-- Entries taken from a collection --
_ _ _

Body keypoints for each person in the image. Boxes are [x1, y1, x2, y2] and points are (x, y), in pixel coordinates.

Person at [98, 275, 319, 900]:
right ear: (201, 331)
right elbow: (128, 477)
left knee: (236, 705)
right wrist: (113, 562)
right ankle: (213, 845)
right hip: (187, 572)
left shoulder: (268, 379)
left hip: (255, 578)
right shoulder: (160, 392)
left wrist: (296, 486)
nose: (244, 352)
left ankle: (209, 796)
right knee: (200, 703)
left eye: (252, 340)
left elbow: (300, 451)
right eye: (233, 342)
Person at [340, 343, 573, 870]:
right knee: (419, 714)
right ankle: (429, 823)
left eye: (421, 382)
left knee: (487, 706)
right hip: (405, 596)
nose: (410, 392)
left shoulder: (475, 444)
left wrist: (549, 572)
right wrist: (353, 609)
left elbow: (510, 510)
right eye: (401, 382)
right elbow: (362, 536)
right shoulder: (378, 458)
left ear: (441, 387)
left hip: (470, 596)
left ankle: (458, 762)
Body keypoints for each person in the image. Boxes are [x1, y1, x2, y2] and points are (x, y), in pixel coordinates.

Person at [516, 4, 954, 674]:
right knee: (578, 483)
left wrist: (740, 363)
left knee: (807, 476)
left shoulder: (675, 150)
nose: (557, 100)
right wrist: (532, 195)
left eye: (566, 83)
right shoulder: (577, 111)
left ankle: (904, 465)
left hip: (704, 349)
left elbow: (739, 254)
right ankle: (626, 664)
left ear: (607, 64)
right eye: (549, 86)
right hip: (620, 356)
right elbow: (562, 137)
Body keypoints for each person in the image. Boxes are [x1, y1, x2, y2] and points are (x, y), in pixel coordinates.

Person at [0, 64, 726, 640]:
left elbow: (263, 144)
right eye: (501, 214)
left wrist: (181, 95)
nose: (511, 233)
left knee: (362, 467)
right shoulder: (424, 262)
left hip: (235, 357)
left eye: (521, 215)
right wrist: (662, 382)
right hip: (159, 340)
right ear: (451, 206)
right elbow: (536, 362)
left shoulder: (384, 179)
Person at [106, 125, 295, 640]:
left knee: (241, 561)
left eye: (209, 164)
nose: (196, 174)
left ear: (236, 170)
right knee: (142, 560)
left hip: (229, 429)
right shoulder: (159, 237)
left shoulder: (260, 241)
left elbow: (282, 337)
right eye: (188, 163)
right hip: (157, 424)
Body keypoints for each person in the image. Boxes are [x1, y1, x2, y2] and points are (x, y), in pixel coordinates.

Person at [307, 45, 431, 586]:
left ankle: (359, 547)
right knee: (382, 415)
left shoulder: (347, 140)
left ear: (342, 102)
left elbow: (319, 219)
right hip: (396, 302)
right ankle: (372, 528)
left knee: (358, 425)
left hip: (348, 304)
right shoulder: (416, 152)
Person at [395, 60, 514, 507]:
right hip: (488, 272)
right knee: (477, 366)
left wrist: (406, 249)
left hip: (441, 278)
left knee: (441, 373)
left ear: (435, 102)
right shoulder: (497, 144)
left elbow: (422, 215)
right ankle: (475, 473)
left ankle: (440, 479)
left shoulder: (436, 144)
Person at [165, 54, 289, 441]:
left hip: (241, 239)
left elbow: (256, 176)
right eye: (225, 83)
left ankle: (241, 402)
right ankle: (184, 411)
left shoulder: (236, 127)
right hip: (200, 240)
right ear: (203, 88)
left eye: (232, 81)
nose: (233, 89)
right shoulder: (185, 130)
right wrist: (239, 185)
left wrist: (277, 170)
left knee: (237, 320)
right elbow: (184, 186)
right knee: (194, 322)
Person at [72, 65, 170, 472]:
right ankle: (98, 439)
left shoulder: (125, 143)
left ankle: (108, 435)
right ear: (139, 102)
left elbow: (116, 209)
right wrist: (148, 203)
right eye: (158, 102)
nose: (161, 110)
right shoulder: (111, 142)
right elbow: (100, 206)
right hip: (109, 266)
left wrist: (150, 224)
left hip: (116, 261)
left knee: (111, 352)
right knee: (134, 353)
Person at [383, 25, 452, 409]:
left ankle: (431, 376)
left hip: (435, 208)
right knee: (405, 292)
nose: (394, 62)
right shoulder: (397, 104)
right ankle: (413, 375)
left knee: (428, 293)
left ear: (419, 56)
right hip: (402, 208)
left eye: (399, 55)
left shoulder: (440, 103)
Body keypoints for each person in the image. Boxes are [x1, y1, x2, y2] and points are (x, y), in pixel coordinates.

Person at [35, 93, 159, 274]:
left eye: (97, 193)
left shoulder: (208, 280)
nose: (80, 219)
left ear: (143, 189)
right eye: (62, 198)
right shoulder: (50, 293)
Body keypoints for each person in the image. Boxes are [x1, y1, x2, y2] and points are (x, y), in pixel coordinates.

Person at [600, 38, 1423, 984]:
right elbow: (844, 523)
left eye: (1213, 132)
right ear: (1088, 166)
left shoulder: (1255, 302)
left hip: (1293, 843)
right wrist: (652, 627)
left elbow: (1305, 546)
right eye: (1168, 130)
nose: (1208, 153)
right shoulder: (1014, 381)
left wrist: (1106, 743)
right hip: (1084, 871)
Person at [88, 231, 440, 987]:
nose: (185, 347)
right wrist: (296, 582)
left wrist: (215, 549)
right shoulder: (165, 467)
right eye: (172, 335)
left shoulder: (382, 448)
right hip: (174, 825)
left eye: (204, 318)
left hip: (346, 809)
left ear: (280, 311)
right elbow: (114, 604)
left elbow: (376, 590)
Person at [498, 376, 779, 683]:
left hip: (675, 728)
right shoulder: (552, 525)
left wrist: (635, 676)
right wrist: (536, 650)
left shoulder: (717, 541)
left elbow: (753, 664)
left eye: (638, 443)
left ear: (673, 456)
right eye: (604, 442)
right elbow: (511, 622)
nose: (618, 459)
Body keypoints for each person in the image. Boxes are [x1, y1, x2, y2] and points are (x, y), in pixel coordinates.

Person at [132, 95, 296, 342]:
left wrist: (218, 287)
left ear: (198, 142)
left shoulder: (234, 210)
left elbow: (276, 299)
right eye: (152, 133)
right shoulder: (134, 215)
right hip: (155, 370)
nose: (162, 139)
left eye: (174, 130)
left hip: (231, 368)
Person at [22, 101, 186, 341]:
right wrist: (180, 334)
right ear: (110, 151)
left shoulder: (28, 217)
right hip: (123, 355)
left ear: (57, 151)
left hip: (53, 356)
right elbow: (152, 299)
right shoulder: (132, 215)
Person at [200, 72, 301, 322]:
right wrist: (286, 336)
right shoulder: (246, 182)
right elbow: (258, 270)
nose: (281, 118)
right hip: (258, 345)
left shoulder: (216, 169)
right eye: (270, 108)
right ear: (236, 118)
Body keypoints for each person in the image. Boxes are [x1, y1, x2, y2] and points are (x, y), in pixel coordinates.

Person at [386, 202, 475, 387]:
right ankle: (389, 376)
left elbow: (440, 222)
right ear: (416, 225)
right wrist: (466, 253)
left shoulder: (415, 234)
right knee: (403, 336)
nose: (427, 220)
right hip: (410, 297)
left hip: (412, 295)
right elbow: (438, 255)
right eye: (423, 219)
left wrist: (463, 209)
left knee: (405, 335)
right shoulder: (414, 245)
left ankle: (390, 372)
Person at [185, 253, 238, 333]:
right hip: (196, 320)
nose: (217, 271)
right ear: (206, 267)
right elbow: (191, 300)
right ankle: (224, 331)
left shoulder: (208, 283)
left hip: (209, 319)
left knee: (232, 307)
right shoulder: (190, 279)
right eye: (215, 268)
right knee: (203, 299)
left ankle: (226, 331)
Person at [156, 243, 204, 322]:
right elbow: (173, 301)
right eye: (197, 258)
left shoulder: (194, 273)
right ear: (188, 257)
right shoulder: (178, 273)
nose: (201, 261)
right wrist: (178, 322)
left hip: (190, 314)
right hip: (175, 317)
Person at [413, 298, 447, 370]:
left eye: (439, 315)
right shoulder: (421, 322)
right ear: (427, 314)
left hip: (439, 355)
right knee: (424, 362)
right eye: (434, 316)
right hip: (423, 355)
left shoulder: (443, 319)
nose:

_ _ _

The lines to copy run from the start of the records above through the line holding "right shoulder: (378, 458)"; give them exactly, both ends included, and nothing else.

Body keypoints for each person in the image. Boxes are [x1, y1, x2, y2] and points are (x, y), in pixel coordinates.

Person at [98, 275, 319, 900]:
right ear: (201, 331)
right elbow: (128, 477)
left knee: (236, 705)
right wrist: (113, 562)
right ankle: (213, 845)
right hip: (187, 572)
left shoulder: (268, 379)
left hip: (255, 578)
right shoulder: (160, 392)
left wrist: (296, 486)
nose: (244, 352)
left ankle: (209, 796)
right knee: (200, 703)
left eye: (252, 340)
left elbow: (300, 451)
right eye: (233, 342)
Person at [340, 343, 573, 870]:
right knee: (419, 714)
right ankle: (429, 823)
left eye: (421, 382)
left knee: (487, 706)
right hip: (405, 596)
nose: (410, 392)
left shoulder: (475, 444)
left wrist: (549, 572)
right wrist: (353, 609)
left elbow: (510, 510)
right eye: (401, 382)
right elbow: (362, 536)
right shoulder: (378, 458)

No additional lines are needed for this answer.